A few years back, Mr. Abd al-Rahman al-Sudayyis, imam at the al-Haram mosque in Mecca, said:
"Read history and you will understand that the Jews of yesterday are the evil fathers of the Jews of today...the scum of the human race 'whom Allah turned into apes and pigs'".
In March 2003, a more senior state figure, President Bashar al-Assad, said:
"Even if the peace process succeeds, it is impossible that Israel should be a legitimate state".
Returning home, Mr.
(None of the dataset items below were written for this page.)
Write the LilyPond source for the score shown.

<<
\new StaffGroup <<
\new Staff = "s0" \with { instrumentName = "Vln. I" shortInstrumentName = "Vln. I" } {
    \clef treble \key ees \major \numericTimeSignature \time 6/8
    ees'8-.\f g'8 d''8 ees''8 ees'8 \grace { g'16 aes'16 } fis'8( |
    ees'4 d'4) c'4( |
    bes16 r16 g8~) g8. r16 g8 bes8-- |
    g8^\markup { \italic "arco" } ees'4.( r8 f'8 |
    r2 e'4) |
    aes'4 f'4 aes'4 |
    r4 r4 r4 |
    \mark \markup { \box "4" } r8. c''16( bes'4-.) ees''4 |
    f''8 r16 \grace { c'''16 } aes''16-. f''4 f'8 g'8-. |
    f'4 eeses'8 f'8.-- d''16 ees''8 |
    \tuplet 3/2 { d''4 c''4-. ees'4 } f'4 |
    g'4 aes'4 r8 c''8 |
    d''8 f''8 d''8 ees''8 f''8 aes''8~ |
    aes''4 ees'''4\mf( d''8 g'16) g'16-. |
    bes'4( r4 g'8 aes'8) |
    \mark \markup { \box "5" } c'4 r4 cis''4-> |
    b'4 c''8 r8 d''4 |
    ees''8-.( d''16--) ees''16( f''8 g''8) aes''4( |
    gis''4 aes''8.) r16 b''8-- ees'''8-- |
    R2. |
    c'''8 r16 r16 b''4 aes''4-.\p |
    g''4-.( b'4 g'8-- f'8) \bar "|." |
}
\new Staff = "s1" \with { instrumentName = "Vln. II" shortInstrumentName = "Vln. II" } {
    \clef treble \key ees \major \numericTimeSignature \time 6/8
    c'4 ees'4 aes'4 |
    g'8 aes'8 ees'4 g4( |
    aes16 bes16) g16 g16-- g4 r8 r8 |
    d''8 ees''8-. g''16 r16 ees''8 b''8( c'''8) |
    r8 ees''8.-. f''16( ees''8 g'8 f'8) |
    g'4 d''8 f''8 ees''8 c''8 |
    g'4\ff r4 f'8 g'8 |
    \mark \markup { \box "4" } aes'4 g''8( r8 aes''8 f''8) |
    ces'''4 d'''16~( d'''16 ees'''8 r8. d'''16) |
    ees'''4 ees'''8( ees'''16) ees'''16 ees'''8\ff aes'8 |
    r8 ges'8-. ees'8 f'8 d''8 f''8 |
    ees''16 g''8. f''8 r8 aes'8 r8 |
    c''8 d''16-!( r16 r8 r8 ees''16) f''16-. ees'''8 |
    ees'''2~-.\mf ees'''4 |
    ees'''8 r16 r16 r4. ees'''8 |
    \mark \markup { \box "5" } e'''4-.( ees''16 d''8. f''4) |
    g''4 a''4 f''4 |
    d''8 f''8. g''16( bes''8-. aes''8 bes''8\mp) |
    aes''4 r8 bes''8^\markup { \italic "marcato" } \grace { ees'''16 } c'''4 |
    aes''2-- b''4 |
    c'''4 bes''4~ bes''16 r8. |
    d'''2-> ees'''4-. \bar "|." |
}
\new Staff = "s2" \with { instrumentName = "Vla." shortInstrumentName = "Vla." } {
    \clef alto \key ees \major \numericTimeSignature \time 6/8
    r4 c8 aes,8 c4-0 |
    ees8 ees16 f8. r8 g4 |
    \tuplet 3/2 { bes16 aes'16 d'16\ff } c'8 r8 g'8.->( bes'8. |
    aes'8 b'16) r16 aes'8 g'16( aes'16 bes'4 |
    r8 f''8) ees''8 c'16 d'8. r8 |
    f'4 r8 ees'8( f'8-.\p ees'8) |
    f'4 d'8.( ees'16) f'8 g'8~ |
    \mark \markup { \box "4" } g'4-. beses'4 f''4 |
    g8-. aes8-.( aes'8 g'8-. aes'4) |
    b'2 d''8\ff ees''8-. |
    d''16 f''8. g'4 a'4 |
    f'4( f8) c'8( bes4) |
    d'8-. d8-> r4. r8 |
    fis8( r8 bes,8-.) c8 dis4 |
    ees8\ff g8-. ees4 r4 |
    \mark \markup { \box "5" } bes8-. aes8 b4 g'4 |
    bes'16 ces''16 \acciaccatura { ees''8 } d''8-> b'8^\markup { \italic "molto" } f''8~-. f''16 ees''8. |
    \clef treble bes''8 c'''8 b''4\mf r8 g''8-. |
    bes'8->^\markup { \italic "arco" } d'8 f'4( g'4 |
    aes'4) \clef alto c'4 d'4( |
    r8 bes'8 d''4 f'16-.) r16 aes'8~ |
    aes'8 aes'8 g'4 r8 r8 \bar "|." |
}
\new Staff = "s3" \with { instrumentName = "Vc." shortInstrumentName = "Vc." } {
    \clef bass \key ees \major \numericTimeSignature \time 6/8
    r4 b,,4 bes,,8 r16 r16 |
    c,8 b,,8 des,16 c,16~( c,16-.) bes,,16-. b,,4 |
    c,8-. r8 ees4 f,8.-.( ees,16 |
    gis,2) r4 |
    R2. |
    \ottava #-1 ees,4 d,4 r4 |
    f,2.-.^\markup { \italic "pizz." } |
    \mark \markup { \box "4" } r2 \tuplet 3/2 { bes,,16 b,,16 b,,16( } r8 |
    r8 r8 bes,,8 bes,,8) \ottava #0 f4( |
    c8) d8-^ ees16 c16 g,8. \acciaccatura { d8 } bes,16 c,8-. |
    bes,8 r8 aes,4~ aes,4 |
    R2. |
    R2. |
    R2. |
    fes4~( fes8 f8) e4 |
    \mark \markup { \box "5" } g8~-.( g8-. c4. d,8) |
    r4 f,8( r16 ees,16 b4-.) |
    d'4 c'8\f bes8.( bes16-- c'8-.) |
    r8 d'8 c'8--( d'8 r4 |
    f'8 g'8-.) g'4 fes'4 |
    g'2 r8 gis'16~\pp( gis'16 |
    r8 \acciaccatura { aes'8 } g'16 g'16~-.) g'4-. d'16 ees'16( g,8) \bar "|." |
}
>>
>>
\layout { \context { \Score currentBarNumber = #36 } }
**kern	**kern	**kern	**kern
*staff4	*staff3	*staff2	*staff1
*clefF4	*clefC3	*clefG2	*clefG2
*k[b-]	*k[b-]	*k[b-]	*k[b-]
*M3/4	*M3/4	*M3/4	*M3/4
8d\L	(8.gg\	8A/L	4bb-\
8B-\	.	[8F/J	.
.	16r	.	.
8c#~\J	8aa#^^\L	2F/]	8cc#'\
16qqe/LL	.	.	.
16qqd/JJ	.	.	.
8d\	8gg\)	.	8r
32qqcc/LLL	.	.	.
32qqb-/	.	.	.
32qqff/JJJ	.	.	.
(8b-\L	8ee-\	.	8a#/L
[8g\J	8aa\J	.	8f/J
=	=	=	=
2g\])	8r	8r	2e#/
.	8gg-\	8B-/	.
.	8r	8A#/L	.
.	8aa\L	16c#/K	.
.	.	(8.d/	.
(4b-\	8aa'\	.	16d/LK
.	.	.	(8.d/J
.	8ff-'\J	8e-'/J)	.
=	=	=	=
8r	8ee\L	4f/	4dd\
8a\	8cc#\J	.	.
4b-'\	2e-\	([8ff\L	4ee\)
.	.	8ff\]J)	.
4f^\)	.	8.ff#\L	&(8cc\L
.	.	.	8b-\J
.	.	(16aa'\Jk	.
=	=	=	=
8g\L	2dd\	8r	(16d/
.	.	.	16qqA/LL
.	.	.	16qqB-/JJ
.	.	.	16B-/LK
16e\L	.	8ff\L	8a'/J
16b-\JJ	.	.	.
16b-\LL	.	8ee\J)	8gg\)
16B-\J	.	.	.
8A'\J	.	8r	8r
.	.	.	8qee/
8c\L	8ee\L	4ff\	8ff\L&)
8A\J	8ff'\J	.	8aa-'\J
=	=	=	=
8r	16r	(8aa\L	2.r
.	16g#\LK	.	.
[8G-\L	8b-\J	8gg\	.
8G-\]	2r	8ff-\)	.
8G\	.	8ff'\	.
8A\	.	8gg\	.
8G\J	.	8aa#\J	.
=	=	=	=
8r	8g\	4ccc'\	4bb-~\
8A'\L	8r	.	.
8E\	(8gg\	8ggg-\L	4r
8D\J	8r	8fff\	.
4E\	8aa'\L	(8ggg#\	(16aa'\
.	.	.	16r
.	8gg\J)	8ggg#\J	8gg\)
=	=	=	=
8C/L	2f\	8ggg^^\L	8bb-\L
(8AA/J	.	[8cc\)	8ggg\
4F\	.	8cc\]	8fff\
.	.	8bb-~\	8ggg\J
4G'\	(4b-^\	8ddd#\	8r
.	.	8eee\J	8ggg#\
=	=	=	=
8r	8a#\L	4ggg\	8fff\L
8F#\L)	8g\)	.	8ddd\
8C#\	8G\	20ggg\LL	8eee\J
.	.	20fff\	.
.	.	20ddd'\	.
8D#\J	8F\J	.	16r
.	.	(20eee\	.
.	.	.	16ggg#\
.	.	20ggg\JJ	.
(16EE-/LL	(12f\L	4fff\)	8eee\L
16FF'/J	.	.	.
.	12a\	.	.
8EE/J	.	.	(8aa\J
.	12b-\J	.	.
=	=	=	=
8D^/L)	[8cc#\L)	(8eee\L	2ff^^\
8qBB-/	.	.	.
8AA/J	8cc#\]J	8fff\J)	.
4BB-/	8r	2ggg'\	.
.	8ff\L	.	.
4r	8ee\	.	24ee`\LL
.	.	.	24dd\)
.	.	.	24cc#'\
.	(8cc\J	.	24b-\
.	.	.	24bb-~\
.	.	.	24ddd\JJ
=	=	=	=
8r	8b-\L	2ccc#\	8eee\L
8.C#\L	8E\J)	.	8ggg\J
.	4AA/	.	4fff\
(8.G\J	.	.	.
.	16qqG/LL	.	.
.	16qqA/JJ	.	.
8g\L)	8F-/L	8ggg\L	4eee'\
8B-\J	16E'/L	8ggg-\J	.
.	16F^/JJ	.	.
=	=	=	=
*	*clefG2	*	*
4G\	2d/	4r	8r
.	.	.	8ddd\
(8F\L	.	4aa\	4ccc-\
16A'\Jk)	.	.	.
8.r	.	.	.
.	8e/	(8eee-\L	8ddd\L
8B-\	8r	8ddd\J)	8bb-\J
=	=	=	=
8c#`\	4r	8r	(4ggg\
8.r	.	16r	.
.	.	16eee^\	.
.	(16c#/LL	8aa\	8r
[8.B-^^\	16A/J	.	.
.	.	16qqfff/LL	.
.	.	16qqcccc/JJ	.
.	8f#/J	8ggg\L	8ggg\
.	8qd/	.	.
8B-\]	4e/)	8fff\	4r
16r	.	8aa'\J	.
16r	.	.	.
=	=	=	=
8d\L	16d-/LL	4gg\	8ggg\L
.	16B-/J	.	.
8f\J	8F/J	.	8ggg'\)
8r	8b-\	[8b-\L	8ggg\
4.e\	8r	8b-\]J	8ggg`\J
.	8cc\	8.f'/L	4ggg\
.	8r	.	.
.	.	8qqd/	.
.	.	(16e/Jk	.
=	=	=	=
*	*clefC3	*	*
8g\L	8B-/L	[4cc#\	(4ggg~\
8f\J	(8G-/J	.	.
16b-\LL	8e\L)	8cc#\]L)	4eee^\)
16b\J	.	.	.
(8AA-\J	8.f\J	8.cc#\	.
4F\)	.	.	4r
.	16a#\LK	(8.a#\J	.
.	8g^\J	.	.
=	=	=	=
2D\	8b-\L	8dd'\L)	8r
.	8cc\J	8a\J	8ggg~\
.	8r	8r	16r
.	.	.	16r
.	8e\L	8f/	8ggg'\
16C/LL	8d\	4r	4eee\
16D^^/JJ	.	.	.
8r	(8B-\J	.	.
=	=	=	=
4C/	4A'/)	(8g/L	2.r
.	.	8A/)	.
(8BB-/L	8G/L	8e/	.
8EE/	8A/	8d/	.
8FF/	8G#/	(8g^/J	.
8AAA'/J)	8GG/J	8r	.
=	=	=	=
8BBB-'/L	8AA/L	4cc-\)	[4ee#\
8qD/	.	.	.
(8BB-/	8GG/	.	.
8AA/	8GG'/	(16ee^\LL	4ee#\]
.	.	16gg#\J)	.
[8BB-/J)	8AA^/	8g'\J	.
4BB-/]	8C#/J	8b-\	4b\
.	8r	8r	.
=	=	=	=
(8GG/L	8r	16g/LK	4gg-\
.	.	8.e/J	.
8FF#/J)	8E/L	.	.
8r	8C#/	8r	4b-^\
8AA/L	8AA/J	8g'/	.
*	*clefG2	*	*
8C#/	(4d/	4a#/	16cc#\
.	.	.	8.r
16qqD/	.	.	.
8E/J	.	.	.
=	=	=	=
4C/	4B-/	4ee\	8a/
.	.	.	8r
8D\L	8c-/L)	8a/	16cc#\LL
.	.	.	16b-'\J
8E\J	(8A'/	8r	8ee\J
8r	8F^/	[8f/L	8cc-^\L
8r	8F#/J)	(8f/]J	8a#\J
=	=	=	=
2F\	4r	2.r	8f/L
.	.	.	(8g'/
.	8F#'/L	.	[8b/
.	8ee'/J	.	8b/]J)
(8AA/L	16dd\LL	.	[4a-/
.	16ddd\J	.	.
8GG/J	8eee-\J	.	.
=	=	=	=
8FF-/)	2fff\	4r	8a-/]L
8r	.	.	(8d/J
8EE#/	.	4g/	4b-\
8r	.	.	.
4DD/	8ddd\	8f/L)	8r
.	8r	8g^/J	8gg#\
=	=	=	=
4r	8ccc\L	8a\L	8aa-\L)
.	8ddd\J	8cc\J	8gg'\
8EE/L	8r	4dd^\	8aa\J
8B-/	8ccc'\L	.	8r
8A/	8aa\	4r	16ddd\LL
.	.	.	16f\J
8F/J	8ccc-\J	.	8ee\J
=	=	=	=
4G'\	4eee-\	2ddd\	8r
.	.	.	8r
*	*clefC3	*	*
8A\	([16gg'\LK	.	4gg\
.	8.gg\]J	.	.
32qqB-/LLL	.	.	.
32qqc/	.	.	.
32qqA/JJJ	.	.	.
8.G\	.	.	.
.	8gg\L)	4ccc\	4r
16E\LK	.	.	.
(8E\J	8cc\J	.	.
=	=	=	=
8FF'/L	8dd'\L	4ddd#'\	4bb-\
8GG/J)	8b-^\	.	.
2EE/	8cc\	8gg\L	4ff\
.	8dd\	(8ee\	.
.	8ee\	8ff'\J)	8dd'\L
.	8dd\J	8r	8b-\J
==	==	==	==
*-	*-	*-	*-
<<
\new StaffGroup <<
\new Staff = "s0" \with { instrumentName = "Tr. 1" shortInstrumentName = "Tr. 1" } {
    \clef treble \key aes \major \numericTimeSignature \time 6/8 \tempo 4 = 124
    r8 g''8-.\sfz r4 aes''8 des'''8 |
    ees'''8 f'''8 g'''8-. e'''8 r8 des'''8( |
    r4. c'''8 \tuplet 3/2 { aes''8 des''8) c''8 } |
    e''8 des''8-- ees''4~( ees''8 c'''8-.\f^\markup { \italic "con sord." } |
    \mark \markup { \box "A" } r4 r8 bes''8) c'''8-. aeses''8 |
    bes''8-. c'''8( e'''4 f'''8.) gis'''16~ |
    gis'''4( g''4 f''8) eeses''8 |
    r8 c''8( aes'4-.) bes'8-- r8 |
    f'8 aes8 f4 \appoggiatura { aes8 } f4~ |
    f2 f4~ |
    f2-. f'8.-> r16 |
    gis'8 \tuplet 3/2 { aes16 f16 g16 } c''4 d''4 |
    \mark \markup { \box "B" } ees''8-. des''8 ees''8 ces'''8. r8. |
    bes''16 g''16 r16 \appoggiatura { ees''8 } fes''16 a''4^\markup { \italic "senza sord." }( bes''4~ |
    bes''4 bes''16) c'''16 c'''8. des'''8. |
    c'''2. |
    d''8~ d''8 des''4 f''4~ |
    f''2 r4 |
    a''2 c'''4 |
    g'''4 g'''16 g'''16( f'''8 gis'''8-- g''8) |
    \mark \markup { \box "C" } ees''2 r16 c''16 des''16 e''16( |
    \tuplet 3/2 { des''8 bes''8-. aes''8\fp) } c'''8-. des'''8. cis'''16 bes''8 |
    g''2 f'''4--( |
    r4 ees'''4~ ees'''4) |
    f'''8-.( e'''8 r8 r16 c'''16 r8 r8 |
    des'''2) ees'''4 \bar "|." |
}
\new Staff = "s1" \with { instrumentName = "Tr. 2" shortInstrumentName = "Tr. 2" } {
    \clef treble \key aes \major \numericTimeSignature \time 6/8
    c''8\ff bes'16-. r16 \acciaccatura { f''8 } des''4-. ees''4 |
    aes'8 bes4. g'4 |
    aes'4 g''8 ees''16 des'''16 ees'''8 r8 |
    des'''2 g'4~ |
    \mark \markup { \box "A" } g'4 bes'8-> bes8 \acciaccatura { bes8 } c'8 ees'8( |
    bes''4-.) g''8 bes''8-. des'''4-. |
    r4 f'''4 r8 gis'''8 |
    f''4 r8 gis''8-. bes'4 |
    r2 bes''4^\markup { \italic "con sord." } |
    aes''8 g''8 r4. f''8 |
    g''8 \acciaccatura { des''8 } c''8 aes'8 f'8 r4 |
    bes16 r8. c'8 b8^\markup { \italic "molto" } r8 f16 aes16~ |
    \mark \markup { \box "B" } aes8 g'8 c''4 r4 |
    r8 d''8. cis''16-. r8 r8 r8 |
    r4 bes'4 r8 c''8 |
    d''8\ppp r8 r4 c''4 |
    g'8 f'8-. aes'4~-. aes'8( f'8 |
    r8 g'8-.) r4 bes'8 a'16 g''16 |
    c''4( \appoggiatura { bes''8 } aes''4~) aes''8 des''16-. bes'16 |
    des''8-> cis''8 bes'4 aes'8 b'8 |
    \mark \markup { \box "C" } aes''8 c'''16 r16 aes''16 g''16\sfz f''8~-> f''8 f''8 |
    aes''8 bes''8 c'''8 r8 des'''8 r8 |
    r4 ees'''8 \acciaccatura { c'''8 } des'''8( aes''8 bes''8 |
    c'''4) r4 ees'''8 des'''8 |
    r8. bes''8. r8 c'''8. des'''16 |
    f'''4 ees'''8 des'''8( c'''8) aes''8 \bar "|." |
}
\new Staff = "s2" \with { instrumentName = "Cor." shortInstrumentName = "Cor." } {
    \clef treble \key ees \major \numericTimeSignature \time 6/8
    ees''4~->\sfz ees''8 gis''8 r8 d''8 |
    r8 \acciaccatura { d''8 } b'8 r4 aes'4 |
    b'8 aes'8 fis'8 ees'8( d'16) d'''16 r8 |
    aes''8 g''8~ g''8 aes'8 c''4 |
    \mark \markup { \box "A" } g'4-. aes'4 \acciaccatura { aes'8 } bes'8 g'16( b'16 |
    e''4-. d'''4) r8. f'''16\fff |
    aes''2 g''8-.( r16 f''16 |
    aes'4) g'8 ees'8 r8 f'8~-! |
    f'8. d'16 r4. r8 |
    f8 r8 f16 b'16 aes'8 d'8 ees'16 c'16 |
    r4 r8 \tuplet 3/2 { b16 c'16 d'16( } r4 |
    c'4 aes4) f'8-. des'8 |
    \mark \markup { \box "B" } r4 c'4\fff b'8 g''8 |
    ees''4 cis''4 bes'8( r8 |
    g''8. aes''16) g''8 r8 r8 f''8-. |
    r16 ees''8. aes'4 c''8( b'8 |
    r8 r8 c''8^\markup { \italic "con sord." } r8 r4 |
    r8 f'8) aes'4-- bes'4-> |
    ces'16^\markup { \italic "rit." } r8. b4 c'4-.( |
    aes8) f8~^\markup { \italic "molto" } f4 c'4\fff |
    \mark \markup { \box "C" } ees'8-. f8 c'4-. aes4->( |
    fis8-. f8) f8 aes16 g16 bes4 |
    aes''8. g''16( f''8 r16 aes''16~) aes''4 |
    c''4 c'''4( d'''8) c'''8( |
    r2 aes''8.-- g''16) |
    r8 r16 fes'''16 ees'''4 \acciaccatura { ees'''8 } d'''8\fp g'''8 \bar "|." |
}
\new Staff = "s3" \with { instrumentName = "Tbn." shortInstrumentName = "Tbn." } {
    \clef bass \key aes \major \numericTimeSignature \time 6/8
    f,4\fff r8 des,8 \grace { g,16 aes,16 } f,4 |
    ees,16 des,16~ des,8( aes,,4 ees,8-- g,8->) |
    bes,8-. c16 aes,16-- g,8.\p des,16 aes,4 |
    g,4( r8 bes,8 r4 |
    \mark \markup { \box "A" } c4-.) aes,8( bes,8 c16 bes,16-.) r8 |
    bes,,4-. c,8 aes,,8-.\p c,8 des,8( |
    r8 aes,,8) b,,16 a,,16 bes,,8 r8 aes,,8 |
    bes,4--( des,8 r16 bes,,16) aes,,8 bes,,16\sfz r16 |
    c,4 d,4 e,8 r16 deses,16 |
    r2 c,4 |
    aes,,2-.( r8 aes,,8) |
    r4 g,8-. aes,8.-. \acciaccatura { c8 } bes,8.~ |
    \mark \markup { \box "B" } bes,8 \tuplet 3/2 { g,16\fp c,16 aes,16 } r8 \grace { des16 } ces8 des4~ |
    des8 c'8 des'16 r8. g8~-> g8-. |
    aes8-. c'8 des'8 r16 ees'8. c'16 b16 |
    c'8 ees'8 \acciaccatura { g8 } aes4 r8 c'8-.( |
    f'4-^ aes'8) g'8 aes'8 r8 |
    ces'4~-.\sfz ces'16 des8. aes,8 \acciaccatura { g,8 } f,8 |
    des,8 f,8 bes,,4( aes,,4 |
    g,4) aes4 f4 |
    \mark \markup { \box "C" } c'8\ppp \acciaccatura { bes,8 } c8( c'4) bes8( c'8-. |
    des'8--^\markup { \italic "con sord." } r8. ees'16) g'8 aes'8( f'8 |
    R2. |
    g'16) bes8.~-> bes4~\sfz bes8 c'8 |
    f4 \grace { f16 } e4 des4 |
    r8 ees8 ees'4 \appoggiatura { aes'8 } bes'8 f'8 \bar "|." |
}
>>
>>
David Irving, alking late last year to The Guardian, said that th Jews were responsible for what happened to them in the second world war and that the "Jewish problem" was responsible for nearly all the wars of the past 100 years:
"The Jews are the architects of their own misfortune",
he declared.
At about the same time, Muhammad Cherif Abbas, Algeria's Minister of War Veterans, said of President Nicolas Sarkozy:
"You know the origins of the French president and those who put him into power. Do you know that the Israelis printed a stamp with Nicolas Sarkozy on it during the election campaign?...Why has Bernard Kouchner..."
- the French Foreign Minister, who is a non-believing Jew -
"decided to cross the floor? It's the result of a movement that reflects the views of the real architects of Sarkozy's arrival in power - the Jewish lobby."
There we have it again - references to the "Jewish lobby", the cabal. The Saudi Government are publishing translations of the protocols of the elders of Zion and circulating them as contemporary historical material.
My final remarks - I shall sit down soon, Mr. Deputy Speaker, and thank you for that glance - relate to material published by Policy Exchange in a report produced by Professor Denis MacEoin of Newcastle university at the end of last year. The information in question is in circulation in the King Fahad school in west London. It says that the Jews are responsible for trying to
"immerse nations in vice and the spread of fornication."
It also says that the Jews are
"spreading immoral pornographic literature...Cheating, bribing, stealing and conning."
It goes on to say:
"The Jews are a people who were moulded with treachery and backstabbing throughout the centuries and they do not keep their word nor honour their promise."
Finally, let me quote Nick Griffin of the British National party, who is currently obsessed with Polish workers. A few years ago it was Asian workers, but the man has always been obsessed with Jews. He wrote a book called "Who Are The Mindbenders?", which lists Jews who work in the media and do not use their real names. Mr. Griffin denounced the former Labour Member of Parliament for York, Alex Lyon, as
"this bloody Jew... whose only claim to fame is that two of his parents died in the Holocaust."
In a book published in 1988, Mr. Griffin wrote:
"the Jews... shifted the alleged sites of the mass gassings from the no-longer believable German camps such as Dachau and Belsen to the sites in Communist Poland such as Auschwitz and Treblinka."
I put those quotes on the record so that people who read the debate can understand that what we are dealing with is not history. What we are dealing with is not what happened in the past; it is alive, awake and organising. It involves British citizens. It involves many people from different countries and different faiths. We must combat anti-Semitism today with the dedication with which we so singularly failed to combat anti-Semitism and Nazism before 1939.